As long as there is a political game being played, you simply won’t deliver software on time, on budget and keep customers happy.  BTW you can just forget about collaboration too.  That space will always be filled with contempt.

Let me put it another way: Any attempt at being agile in a political environment will always lead to failure.  While you are trying to learn, others are trying to gain power.  It doesn’t work!

Beware the Big Industry Specification Up Front

If you have done any development in Java-land, then surely you came across the dreaded three letter word EJB.  And you were most likely duped into thinking it was great.  I did!  Then I realised it was just a specification.  It was a great big, furry, non-executable PDF.  A specification for managing objects but the creating of these objects were just horrid.  EJB3 was a clean-up exercise, but still far from nice.
A couple of months ago I ran into OSGi again, but with SCA on top of it.  Horrid!  SCA is yet another warm and huggable specification.  But it’s so ugly to work with.  Everything feels so over the top complicated and restrictive in expression.  And the tools that I saw built on this SCA implementation were just awful.  Beyond being buggy, the enforced paradigm was just counter-productive.  When will tool vendors realise that talented developers do not want a diagramming interface to write code?  But the root cause is that the SCA specification describes the diagramming notation. Yuck!  Same reason that I do UML sketches with a lot of bastardisations with no tie-in with my code.
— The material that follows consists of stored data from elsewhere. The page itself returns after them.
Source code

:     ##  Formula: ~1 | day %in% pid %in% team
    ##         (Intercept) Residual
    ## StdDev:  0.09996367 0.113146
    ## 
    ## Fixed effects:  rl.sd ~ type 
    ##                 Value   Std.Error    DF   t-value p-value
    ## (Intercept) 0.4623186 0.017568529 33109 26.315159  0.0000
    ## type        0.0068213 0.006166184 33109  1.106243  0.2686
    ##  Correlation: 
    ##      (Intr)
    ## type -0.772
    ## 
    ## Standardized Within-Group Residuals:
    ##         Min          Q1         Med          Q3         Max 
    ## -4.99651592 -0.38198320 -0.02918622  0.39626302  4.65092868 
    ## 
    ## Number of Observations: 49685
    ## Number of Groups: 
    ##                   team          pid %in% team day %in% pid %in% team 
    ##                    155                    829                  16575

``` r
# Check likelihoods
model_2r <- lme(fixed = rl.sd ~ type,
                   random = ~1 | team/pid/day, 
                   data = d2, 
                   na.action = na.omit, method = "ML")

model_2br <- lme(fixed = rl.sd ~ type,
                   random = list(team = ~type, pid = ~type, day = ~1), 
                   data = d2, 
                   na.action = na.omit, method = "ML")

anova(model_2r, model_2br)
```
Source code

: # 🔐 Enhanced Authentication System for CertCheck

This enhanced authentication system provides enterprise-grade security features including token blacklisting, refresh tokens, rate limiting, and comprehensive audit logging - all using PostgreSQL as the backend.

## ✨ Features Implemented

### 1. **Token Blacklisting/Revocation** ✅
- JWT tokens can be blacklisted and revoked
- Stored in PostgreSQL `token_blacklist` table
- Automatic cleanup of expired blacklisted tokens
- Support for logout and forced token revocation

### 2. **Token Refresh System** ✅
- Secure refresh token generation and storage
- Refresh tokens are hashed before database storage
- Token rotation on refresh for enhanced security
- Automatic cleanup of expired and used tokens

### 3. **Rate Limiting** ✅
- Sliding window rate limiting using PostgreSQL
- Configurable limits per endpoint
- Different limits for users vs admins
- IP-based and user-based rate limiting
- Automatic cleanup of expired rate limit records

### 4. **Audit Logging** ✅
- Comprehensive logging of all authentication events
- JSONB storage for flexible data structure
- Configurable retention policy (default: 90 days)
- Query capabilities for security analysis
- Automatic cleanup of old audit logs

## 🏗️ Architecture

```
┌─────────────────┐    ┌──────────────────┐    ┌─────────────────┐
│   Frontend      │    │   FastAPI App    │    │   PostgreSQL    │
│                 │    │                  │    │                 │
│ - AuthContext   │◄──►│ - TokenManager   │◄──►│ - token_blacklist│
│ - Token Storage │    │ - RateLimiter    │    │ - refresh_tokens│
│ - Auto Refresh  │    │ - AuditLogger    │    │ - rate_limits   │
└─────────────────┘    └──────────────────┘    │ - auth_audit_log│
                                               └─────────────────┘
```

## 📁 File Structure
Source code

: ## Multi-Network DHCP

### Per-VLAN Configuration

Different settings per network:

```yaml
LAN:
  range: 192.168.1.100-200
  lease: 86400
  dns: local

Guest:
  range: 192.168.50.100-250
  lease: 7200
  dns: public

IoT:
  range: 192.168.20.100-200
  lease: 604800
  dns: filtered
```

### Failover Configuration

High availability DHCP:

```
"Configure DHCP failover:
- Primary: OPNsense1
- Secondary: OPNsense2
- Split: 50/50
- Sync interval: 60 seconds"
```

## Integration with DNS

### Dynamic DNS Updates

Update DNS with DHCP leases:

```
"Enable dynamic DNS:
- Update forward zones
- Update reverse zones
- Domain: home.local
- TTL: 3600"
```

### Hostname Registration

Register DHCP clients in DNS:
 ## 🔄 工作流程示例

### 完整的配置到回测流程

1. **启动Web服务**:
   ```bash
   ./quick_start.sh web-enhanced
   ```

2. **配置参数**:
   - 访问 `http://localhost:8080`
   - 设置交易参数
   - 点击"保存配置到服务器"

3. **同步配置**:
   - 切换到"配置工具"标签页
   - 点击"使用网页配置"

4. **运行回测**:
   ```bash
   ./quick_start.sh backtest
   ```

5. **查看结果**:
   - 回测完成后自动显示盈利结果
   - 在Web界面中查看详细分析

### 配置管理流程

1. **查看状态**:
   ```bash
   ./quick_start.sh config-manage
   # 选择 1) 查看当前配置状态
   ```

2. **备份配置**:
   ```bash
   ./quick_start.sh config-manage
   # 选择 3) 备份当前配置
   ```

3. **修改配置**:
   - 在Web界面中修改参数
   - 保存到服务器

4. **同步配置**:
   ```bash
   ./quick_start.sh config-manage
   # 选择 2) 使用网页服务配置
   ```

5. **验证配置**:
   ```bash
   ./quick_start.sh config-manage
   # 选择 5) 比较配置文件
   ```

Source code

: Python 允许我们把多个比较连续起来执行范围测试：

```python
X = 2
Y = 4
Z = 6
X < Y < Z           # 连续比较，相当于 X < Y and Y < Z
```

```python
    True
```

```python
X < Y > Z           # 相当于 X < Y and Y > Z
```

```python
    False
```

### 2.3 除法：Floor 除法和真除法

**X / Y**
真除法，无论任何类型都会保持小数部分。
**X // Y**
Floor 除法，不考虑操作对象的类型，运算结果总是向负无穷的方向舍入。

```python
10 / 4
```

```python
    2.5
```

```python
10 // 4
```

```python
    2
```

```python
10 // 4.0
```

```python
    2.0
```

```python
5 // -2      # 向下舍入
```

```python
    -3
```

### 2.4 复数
And let me not go into domain specific big vendor specs, designs, blue prints, etc. like IBM’s Insurance Application Architecture (IAA). Nasty stuff.

More commonly, I see so many self-confessed agile teams fearing the dreaded big design up front, and the big requirements up front document thrown over the wall.  If there is such a fear for big-x-up-front, why is there no fear for big-industry-and-vendor-specs-up-front like EJB, SCA, IAA, etc?

Why?

There are deep lessons and principles lurking beneath this surface.  Agile demands you to be a lot more aware of actions, decisions and consequences.

So why do you choose not to be agile when you are trying so hard to be agile?

What’s worse than BIG DUF? A BIG DIC!

Most agile people say big designs up front rarely pay off.  You spend so much time doing design that you delay the opportunity of feedback from real, working software.  But I sometimes do BIG DUF.  It’s not that the design is big, it’s the problem that is big.  So I need an up front big picture with just a few big parts.
It helps me conquer and divide.

That’s not a bad thing.  What I find really painful is casting the design in concrete.  When your design is cast, then your mental state is already cast in concrete too.  And that means that it is a lot harder to do the right things.  So, more gets added to the concrete slab and it’s real hard work to break anything off.  When I have a BIG DUF, I often look at how to reduce it, rather than increase it.

I don’t think it’s wrong to have a  BIGDUF, it’s worse if you have a BIGDIC (BIG Design in Concrete).  That concrete block will hurt you later … a lot.

In other words, the size of a BIGDIC does not matter, it’s the rigidity that’s the problem (— That’s so lame, I could not resist!)